Bankers getting a legal high from the authorities’ unwillingness to prosecute
Opinion: It is highly implausible that branch managers were unaware that they were being used to launder drugs money
The law against marijuana was lifted in Colorado on January 1st, bringing possession of a $10 bag of pot into the same category as laundering hundreds of millions for drugs lords. That is, no prosecutions.
The no-prosecution policy for banks facilitating the dealings of Mexican and Colombian drugs cartels applies in all US states. At Senate hearings last May, Elizabeth Warren (Democrat-Massachusetts) tried to coax answers to this conundrum from high-ranking financial regulators.

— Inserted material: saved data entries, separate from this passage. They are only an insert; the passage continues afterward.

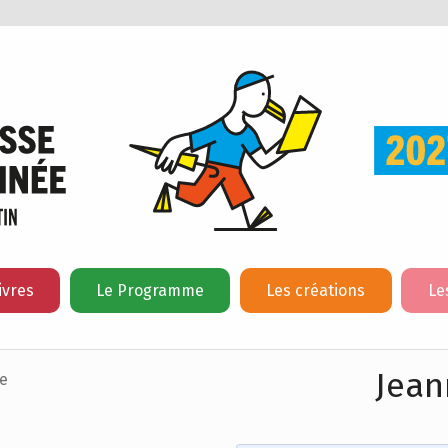
ivres
Le Programme
Les créations
Le
Jean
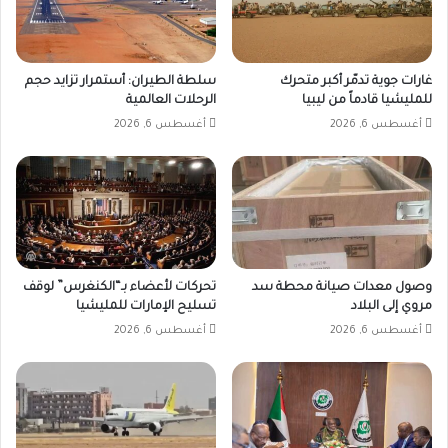
غارات جوية تدمّر أكبر متحرك
سلطة الطيران: أستمرار تزايد حجم
للمليشيا قادماً من ليبيا
الرحلات العالمية
أغسطس 6, 2026
أغسطس 6, 2026
وصول معدات صيانة محطة سد
تحركات لأعضاء بـ“الكنغرس” لوقف
مروي إلى البلاد
تسليح الإمارات للمليشيا
أغسطس 6, 2026
أغسطس 6, 2026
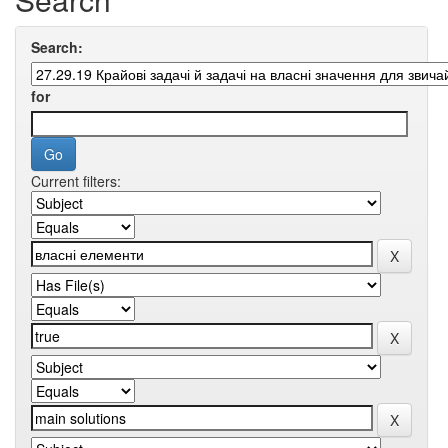
Search:
for
Current filters:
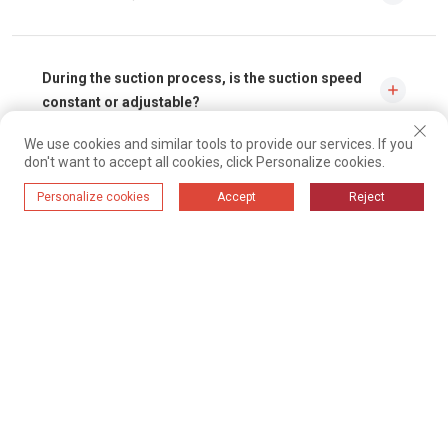
Evet, yerinde kurulum ve eğitim sağlayacağız ve tüm sorunları en kısa
sürede çözebilecek profesyonel bir servis ekibimiz var.
During the suction process, is the suction speed
constant or adjustable?
We use cookies and similar tools to provide our services. If you
You can adjust the speed by adjusting the nozzle slide.
don't want to accept all cookies, click Personalize cookies.
Pnömatik taşıma sisteminiz için nasıl fiyat teklifi
Personalize cookies
Accept
Reject
alabilirim?
İletmeniz gereken malzeme türü, hacmi, nereden nereye gitmesi gerektiği
hakkında posta, WeChat veya WhatsApp ile bizimle iletişime geçin ve size bir
akış şeması ve fiyat teklifi gönderelim.
yıl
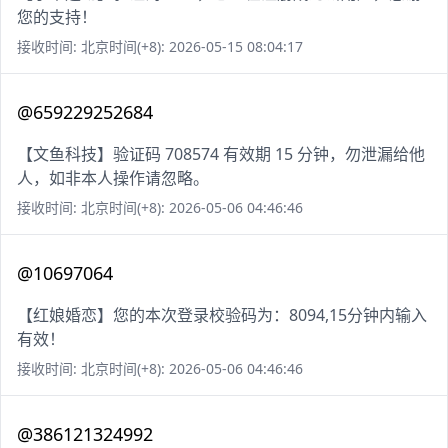
您的支持！
接收时间: 北京时间(+8): 2026-05-15 08:04:17
@659229252684
【文鱼科技】验证码 708574 有效期 15 分钟，勿泄漏给他
人，如非本人操作请忽略。
接收时间: 北京时间(+8): 2026-05-06 04:46:46
@10697064
【红娘婚恋】您的本次登录校验码为：8094,15分钟内输入
有效！
接收时间: 北京时间(+8): 2026-05-06 04:46:46
@386121324992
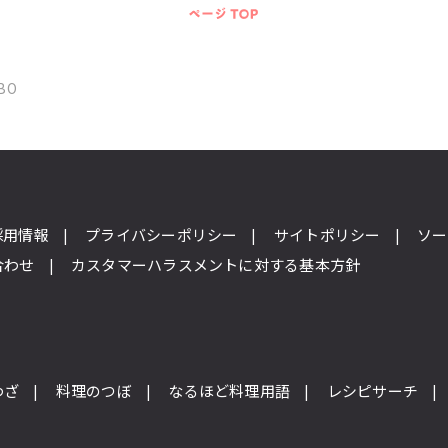
BO
採用情報
プライバシーポリシー
サイトポリシー
ソー
合わせ
カスタマーハラスメントに対する基本方針
わざ
料理のつぼ
なるほど料理用語
レシピサーチ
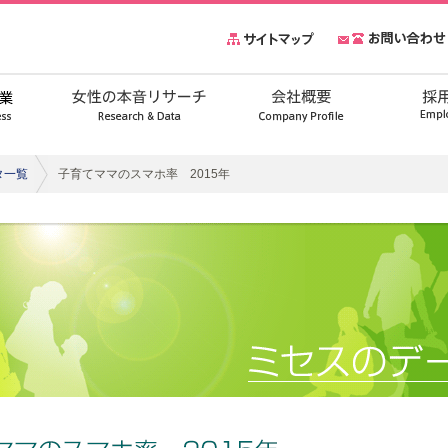
タ一覧
子育てママのスマホ率 2015年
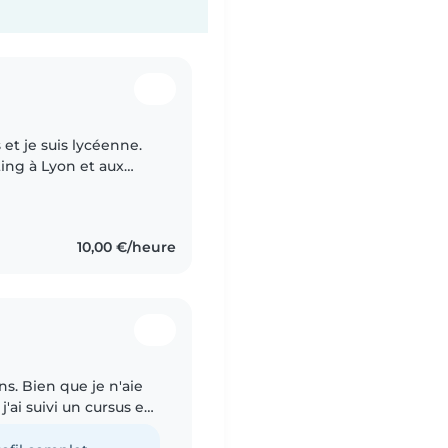
ing à Lyon et aux
r des enfants, les
10,00 €/heure
ns. Bien que je n'aie
'ai suivi un cursus en
 j'ai passer mon SST (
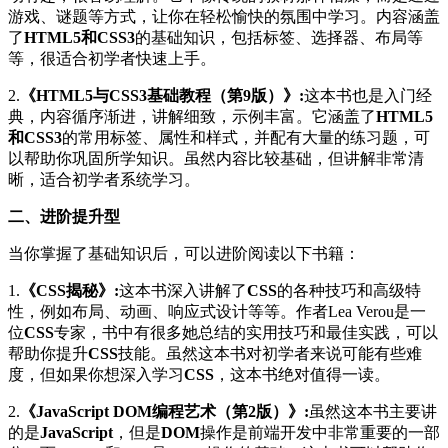
游戏、谜题等方式，让你在轻松愉快的氛围中学习。内容涵盖
了
HTML5和CSS3
的基础知识，包括标签、选择器、布局等
等，很适合初学者快速上手。
2.
《HTML5与CSS3基础教程（第9版）》:
这本书也是入门经
典，内容循序渐进，讲解细致，示例丰富。它涵盖了
HTML5
和CSS3
的常用标签、属性和样式，并配有大量的练习题，可
以帮助你巩固所学知识。虽然内容比较基础，但讲解非常清
晰，适合初学者系统学习。
二、进阶提升型
当你掌握了基础知识后，可以进阶阅读以下书籍：
1.
《CSS揭秘》:
这本书深入讲解了
CSS
的各种技巧和高级特
性，例如布局、动画、响应式设计等等。作者Lea Verou是一
位
CSS
专家，书中有很多她总结的实用技巧和最佳实践，可以
帮助你提升
CSS
技能。虽然这本书对初学者来说可能有些难
度，但如果你想深入学习
CSS
，这本书绝对值得一读。
2.
《JavaScript DOM编程艺术（第2版）》:
虽然这本书主要讲
的是
JavaScript
，但是
DOM
操作是前端开发中非常重要的一部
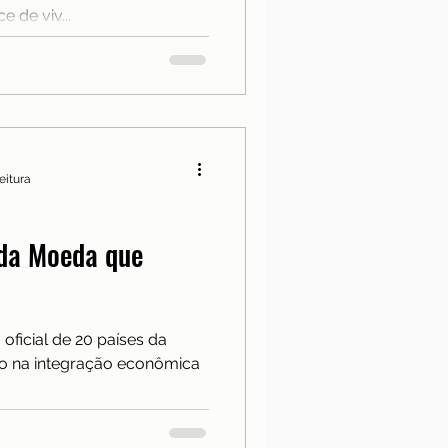
 de viv...
eitura
 da Moeda que
oficial de 20 países da
o na integração econômica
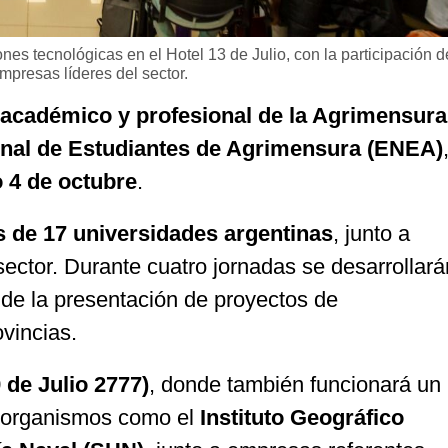
nes tecnológicas en el Hotel 13 de Julio, con la participación d
mpresas líderes del sector.
 académico y profesional de la Agrimensura
nal de Estudiantes de Agrimensura (ENEA)
 4 de octubre
.
s de 17 universidades argentinas
, junto a
sector. Durante cuatro jornadas se desarrollará
de la presentación de proyectos de
ovincias.
9 de Julio 2777)
, donde también funcionará un
 organismos como el
Instituto Geográfico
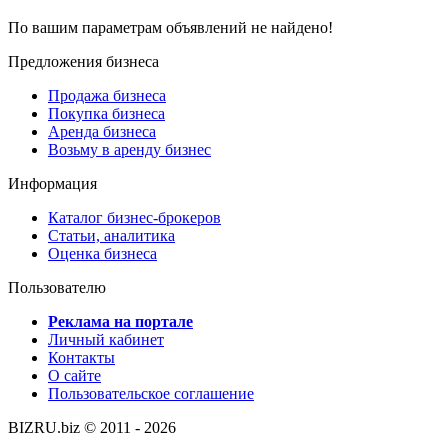
По вашим параметрам объявлений не найдено!
Предложения бизнеса
Продажа бизнеса
Покупка бизнеса
Аренда бизнеса
Возьму в аренду бизнес
Информация
Каталог бизнес-брокеров
Статьи, аналитика
Оценка бизнеса
Пользователю
Реклама на портале
Личный кабинет
Контакты
О сайте
Пользовательское соглашение
BIZRU.biz © 2011 - 2026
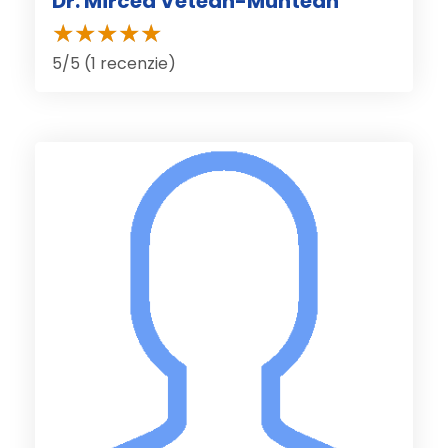
Dr. Mircea Vetean-Muntean
5/5 (1 recenzie)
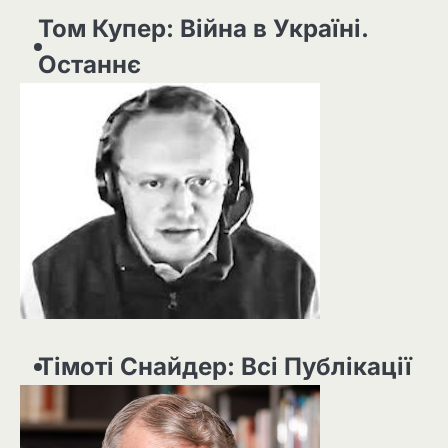
Том Купер: Війна в Україні.
Останнє
Тімоті Снайдер: Всі Публікації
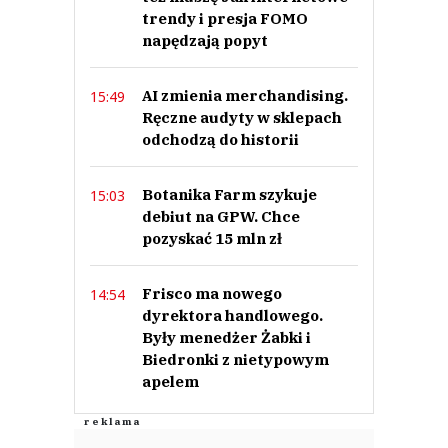
trendy i presja FOMO
napędzają popyt
AI zmienia merchandising.
15:49
Ręczne audyty w sklepach
odchodzą do historii
Botanika Farm szykuje
15:03
debiut na GPW. Chce
pozyskać 15 mln zł
Frisco ma nowego
14:54
dyrektora handlowego.
Były menedżer Żabki i
Biedronki z nietypowym
apelem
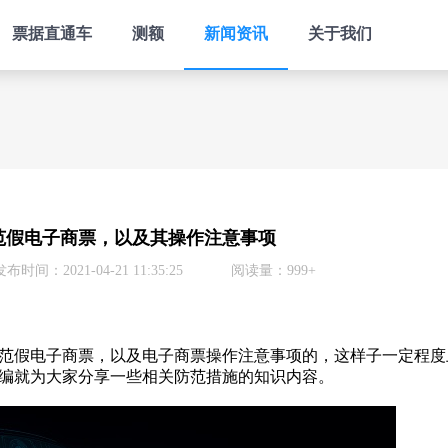
票据直通车
测额
新闻资讯
关于我们
范假电子商票，以及其操作注意事项
发布时间：2021-04-21 11:35:25
阅读量：999+
假电子商票，以及电子商票操作注意事项的，这样子一定程度
编就为大家分享一些相关防范措施的知识内容。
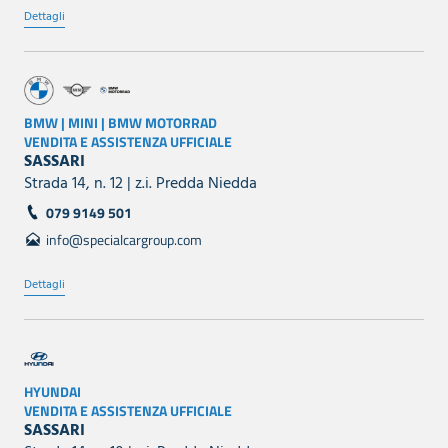
Dettagli
BMW | MINI | BMW MOTORRAD
VENDITA E ASSISTENZA UFFICIALE
SASSARI
Strada 14, n. 12 | z.i. Predda Niedda
079 9149 501
info@specialcargroup.com
Dettagli
HYUNDAI
VENDITA E ASSISTENZA UFFICIALE
SASSARI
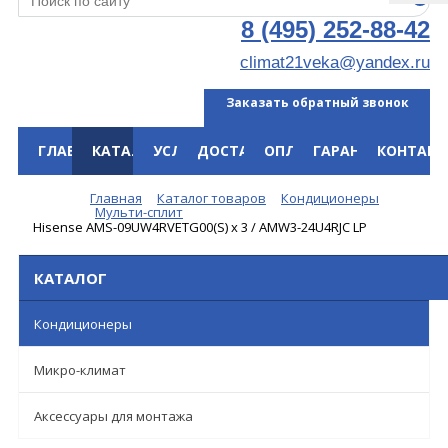
8 (495) 252-88-42
climat21veka@yandex.ru
Заказать обратный звонок
ГЛАВНАЯ
КАТАЛОГ
УСЛУГИ
ДОСТАВКА
ОПЛАТА
ГАРАНТИЯ
КОНТАКТ
Меню
Главная
Каталог товаров
Кондиционеры
Мульти-сплит
Hisense AMS-09UW4RVETG00(S) х 3 / AMW3-24U4RJC LP
КАТАЛОГ
Кондиционеры
Микро-климат
Аксессуары для монтажа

Referring to the role of the British-based HSBC in facilitating the drugs cartels by transferring huge sums from its Mexico branches to banking institutions elsewhere where its origins couldn’t or wouldn’t be traced, she asked treasury under-secretary David Cohen: “How many billions do you have to launder for drugs lords and how many economic sanctions do you have to violate before someone will consider shutting down a financial institution like this?”
(HSBC had also been zinging billions around the world on behalf of Iran, Cuba, Sudan, Libya and Burma in periods when any dealing with these countries was – ludicrously – forbidden under anti-terrorism measures.)
Pressed repeatedly, Cohen responded that the treasury thought it more appropriate to regulate than to prosecute – not that there had been much regulation – and, anyway, it didn’t have power to initiate court action. Cohen seemed to have difficulty understanding that this wasn’t an answer to the question she had asked.
Next up was Jerome H Powell for the Federal Reserve. The Fed could only shut down a bank if there had been a criminal conviction, he declared. But no criminal charges had been brought, said the senator. Quite so, agreed the spokesman for the guardian of the nation’s finances.
Did he have any advice for the department of justice as to whether HSBC ought to be prosecuted? He replied that it wasn’t the Fed’s role to advise on such matters, merely to answer any questions put to it, the implication being no such question had been raised.
“You know,” Ms Warren summarised, “if you are caught with an ounce of cocaine, the chances are good you are going to jail. If it happens repeatedly, you may go to jail for the rest of your life. But, evidently, if you launder nearly a billion dollars for drugs cartels and violate our international sanctions, your company pays a fine and you go home and sleep in your own bed at night, every single individual associated with this. I think that is fundamentally wrong.”